My advice is to just continue with your routine but let him cry for a few mins before you go back.  You may not even want to actually pick him up or talk to him but just "shhhhh" him and rub his back.  Leave again, wait another 5-10 mins and if he starts to calm down, increase the time between when you go back in. 

Good luck!

Also, we used intervals from a tape my SIL gave me called Your Baby Can Sleep.  We used this for my son when he was 6 months old and was on a 2 month sleeping strike.  It only took 1 night for him.

clairewait
by on Nov. 30, 2012 at 9:07 AM
Quoting knbrawner:

I just read Healthy Sleep Habits, Happy Child and got nothing out of it.

This surprises me.

I recommend that book to everyone I know and have found nothing but positive results from it.

Are you trying a solution and actually sticking with it? You might not solve the problem quickly, but there's something to be said for consistency. Kids really will resilliently bounce back from laying in a crib crying for a while.

I'm not anti-cry it out personally, and believe that the younger you start, the easier it is to train kids to sleep. Sometimes I think the proposed solutions that don't work for many people are simply because they are unwilling to stick with it and let the kid cry.

Not judging you, if you are anti-cry-it-out, but essentially, what it comes down to (for me) is how bad do you want him to learn? You might have to compromise your original plan.

Claire Wait

My blog: TheUnderToad.com

corrinacs
by Platinum Member on Nov. 30, 2012 at 11:07 AM

Hey mama,

First of all, do you have a good bed routine?  I would warn him about 30 minutes prior that bedtime is coming up and you should start the "routine". You make that whatever is most cmofy for you but most ppl include reading books, winding down cuddling, taking a bath, putting on pjs, hugs and kisses, etc.  For us, we have cleanup time, then brush teeth and put on pjs, then we read a few books, then I put him to bed.  I throw the blanket on him (his hting LOL) and say good night and leave.

But it will take some time to adjust to the routine :).  

Also, make sure his bedroom situaiton is most comfortable.  Talk to him about ti to see what you can do to make it better.  Perhaps there's a weird noise he doesnt' like that makes him scared.  Maybe making sure the closet door is closed, a nightlight, some music (some kids don't like it too quiet).  You can figure that out :).

Also talk to him about his bed itself.  Is he too hot or cold? Is his bed scratchy (sometimes blankets can feel scratchy).  

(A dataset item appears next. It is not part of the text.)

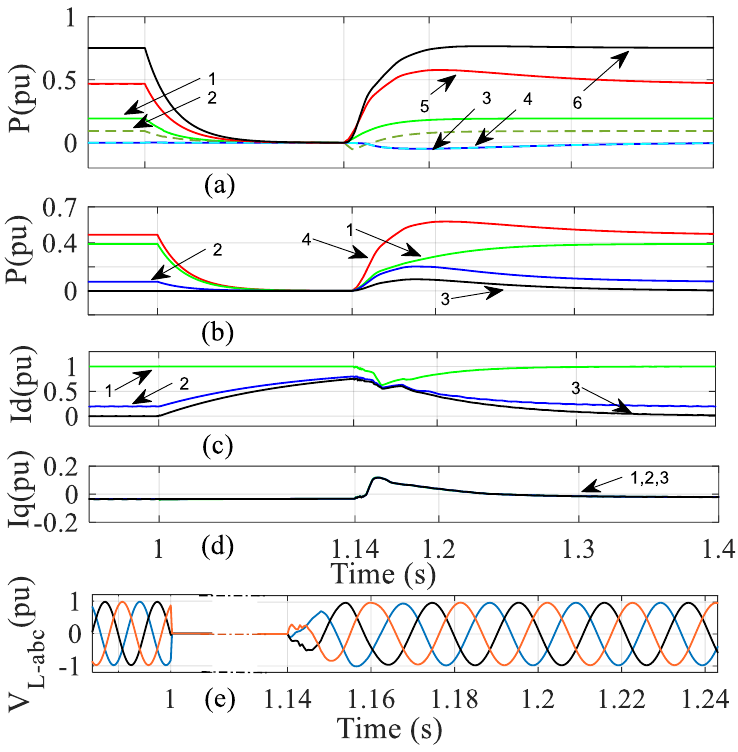
Figure 8. Three-phase fault. ( a ) Power (pu), 1 — P pv 1 ; 2 — P pv 2 ; 3 — P b 1 ; 4 — P b 2 ; 5 — P g ; 6 — P L . ( b ) Power from MGSCs (pu), 1 — P g 1 ; 2 — P g 2 ; 3 — P g 3 ; 4 — P g . ( c ) d -components of MGSC currents (pu), 1 — I d-g 1 ;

Good luck and I hope this helps :)

I don't know about any of tyhe methods ppl suggested here as I've never read the books or utilized them.  I never co-slept (baby in the same bed) but I did let my babies sleep in my room for the first few months.  Then we move them to their own cribs from thereon out.  At this age, though, we did allow them to sleep in a chair while watching TV or reading books.  Caden is 5 now and has outgrown that part of the routine, but it might help (if he has reflux or anything).

Good luck :)

PEEK05
by on Nov. 30, 2012 at 4:05 PM

I just lay my son down and rub his back to his seahorse.  Sorry :(

.Angelica.
by Angie on Nov. 30, 2012 at 4:31 PM

I used to have to rub my sons back until he fell asleep. that was all it took to get him to bed.

jaydensmom1726
by Member on Dec. 1, 2012 at 12:54 AM

how busy is his day? does he still nap during the day?

my son will go down pretty easy most of the time. useally we have issues on days that his nap was too late in the day. or if we didnt do much of anything  outside of the house.